Еще в детстве Бомаск решил стать механиком и до сих пор считает свое решение разумным. У слесарей, у механиков ремесло не коровье, оно развивается из поколения в поколение. Вот, например, на судостроительных верфях вместо автогенной сварки теперь применяют электрическую клепку. А будь у него сын, очень хорошо было бы, если бы малый работал по использованию атомной энергии или стал был одним из тех смельчаков, которые вызовутся первыми полететь в ракете на Луну.
Красавчик решил не ходить на заработки во Францию. И дед и отец частенько говорили ему, что пьемонтца в Савойе зовут "пьяфа", а в Лионе итальянцев называют "макаронщиками", так как они любят макароны, и что если пьяфы и макаронщики работают за гроши, то французские рабочие упрекают их за это, а если итальянец потребует, чтобы его уравняли в заработной плате с французами, то хозяин уволит его да еще добьется, чтобы власти отобрали у итальянца удостоверение. Но все равно лучше работать за гроши во Франции, чем быть безработным или полубезработным в Италии, и потому вот уже многие поколения Бельмаскио покорно тянули свою лямку. Но сам Бомаск, как только подрос, решительно сказал: "Нет!" - и восстал против этого унизительного благоразумия.

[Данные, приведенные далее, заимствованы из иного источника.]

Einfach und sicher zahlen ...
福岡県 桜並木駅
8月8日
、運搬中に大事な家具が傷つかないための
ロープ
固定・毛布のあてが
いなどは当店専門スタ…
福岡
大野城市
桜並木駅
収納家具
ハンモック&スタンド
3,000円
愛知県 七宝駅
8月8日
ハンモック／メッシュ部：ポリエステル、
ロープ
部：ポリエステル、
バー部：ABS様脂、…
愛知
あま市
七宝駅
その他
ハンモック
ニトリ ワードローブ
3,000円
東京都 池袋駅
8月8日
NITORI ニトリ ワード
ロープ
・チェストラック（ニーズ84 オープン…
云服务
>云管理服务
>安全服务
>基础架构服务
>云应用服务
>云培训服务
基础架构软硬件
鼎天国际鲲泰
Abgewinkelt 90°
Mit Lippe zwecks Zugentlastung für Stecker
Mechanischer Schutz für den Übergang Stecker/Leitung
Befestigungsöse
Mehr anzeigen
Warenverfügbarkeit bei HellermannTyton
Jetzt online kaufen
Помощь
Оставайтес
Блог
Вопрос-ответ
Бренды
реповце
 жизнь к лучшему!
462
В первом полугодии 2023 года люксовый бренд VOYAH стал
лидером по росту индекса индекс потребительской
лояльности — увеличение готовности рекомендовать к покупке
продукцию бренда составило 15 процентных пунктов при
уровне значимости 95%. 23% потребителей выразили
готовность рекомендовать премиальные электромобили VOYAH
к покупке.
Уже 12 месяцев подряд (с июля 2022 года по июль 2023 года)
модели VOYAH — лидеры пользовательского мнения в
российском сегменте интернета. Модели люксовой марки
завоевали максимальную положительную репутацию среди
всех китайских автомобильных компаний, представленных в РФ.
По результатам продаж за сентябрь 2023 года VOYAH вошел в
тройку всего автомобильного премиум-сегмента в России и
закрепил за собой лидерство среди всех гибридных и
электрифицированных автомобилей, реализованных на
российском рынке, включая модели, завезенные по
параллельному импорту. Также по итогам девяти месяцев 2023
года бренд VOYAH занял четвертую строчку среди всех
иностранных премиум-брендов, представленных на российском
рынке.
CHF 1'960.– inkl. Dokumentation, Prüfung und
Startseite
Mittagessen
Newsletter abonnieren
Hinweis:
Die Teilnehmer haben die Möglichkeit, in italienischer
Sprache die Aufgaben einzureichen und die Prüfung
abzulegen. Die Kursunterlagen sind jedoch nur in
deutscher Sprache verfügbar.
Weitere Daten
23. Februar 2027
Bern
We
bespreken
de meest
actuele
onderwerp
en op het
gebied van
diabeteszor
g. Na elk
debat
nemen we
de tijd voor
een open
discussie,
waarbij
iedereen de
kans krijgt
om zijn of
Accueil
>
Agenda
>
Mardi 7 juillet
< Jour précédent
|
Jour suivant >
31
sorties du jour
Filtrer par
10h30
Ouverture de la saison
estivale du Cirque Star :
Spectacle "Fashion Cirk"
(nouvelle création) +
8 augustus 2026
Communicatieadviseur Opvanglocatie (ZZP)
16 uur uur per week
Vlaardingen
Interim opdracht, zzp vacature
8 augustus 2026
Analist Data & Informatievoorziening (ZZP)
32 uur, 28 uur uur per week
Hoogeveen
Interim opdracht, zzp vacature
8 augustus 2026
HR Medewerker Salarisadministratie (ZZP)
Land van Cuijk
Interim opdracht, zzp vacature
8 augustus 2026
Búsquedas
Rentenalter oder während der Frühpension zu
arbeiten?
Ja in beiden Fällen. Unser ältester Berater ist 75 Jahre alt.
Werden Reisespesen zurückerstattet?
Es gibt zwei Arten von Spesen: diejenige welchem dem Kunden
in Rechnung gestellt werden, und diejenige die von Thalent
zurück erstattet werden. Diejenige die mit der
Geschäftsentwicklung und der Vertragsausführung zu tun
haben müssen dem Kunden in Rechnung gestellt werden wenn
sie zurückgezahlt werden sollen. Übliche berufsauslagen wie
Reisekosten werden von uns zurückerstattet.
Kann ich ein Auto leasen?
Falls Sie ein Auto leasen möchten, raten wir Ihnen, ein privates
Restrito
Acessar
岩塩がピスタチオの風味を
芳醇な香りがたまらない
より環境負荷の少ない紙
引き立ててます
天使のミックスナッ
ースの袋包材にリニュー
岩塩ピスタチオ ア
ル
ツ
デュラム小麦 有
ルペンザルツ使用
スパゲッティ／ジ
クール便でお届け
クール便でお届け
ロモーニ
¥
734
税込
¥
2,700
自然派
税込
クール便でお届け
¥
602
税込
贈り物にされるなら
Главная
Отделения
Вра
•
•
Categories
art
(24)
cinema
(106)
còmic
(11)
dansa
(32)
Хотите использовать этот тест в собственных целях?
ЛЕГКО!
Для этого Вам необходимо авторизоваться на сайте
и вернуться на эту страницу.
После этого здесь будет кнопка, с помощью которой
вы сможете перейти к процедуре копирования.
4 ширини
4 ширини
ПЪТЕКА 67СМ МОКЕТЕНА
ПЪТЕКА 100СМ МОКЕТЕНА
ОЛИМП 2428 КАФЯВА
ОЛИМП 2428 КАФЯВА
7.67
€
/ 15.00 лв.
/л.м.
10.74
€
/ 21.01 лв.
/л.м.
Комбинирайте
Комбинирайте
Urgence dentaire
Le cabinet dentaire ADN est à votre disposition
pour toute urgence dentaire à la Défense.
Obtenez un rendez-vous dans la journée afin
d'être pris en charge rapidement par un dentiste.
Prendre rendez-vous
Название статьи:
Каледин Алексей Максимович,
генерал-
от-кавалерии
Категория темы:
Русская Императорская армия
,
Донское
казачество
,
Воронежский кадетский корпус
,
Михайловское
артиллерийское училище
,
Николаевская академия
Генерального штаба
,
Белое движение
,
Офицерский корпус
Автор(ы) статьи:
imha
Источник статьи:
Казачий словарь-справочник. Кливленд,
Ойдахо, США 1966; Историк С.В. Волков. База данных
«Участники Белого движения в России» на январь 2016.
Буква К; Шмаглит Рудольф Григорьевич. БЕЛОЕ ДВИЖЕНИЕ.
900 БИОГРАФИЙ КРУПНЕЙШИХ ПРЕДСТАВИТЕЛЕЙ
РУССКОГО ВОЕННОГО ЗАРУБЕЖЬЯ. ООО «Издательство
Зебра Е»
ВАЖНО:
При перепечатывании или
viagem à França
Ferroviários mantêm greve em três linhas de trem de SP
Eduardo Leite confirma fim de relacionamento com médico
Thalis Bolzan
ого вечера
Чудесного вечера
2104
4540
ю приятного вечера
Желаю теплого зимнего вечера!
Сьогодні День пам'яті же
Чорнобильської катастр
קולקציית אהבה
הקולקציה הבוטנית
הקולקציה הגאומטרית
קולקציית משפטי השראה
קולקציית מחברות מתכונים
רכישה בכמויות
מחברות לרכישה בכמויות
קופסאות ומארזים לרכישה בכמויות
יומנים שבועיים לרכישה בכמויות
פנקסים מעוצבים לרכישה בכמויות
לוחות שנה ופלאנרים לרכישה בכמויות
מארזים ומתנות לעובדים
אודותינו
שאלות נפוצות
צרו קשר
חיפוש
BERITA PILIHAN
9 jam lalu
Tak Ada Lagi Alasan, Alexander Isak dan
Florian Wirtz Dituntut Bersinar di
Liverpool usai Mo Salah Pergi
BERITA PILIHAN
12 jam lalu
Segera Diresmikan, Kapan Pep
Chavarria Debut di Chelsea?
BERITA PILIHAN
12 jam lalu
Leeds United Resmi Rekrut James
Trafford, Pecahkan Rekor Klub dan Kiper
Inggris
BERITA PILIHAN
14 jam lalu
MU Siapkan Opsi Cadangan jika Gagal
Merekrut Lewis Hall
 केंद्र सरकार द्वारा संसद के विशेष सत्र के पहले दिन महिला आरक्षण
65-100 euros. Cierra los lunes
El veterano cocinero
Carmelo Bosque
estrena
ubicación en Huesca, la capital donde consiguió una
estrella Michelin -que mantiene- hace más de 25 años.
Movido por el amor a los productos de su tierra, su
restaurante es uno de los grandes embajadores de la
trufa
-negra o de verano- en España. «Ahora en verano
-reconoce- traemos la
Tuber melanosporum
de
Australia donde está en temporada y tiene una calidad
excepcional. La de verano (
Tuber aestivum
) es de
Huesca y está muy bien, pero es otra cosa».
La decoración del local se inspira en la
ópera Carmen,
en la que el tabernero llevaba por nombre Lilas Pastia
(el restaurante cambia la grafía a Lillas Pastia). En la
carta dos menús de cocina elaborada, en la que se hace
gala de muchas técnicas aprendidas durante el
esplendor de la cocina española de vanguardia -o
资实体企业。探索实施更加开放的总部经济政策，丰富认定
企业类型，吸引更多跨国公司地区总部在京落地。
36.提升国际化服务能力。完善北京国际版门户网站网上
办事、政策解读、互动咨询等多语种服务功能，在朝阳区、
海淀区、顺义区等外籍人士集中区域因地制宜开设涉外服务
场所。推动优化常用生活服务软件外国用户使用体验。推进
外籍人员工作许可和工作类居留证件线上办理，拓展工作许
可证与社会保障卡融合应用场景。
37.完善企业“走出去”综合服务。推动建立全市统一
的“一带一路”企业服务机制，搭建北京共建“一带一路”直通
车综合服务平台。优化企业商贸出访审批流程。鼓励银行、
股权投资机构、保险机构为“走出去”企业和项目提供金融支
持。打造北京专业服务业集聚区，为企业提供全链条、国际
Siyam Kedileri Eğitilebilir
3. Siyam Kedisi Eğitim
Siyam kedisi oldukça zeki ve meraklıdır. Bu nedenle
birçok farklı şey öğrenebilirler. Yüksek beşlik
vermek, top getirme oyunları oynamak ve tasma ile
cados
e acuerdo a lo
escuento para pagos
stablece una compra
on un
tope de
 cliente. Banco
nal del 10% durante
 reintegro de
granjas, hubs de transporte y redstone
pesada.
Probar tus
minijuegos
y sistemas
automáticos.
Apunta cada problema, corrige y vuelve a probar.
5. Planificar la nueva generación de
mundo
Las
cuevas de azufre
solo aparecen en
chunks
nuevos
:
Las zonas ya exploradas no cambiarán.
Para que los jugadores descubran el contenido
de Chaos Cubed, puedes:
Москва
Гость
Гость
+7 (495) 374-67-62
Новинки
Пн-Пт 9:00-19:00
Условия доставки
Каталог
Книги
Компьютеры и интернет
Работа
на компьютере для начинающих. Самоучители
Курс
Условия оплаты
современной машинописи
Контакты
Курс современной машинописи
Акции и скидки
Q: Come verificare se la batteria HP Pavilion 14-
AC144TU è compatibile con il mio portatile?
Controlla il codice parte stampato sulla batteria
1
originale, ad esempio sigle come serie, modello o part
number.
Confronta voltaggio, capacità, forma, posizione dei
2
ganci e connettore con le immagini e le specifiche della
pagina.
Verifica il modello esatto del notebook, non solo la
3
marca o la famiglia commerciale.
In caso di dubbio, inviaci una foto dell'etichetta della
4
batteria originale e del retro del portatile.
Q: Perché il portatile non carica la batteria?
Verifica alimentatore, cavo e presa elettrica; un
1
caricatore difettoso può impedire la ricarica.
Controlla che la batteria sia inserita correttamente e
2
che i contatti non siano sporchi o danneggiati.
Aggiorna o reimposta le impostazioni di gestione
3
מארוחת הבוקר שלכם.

В сельской начальной школе, где он учился, мальчишки на переменах кричали девочкам грубости, а девочки отвечали ехидными насмешками. Но в одно прекрасное весеннее утро Красавчик, выбежав на школьный двор, застыл на месте и с замиранием сердца глядел, как двенадцатилетняя Рита и тринадцатилетняя Мария, взявшись под руку, прохаживаются под платанами. На черноволосой Рите было красное платьице, а на белокурой Марии - голубое в белую горошинку; у обеих уже формировалась грудь; Рита шаловливо переступала своими тоненькими голыми ножками, а Мария смеялась, запрокидывая голову, и ее белокурые волосы, позолоченные лучами утреннего мартовского солнца, пушистым облаком спускались до пояса. "Как все складно у девочек", - подумал он, и от волнения у него задрожали ноги.
- Я, знаете ли, неверующий, как и все у нас в семье, - сказал он мне, а то, право, возблагодарил бы господа бога за то, что он создал девушек, за то, что есть в мире женщины.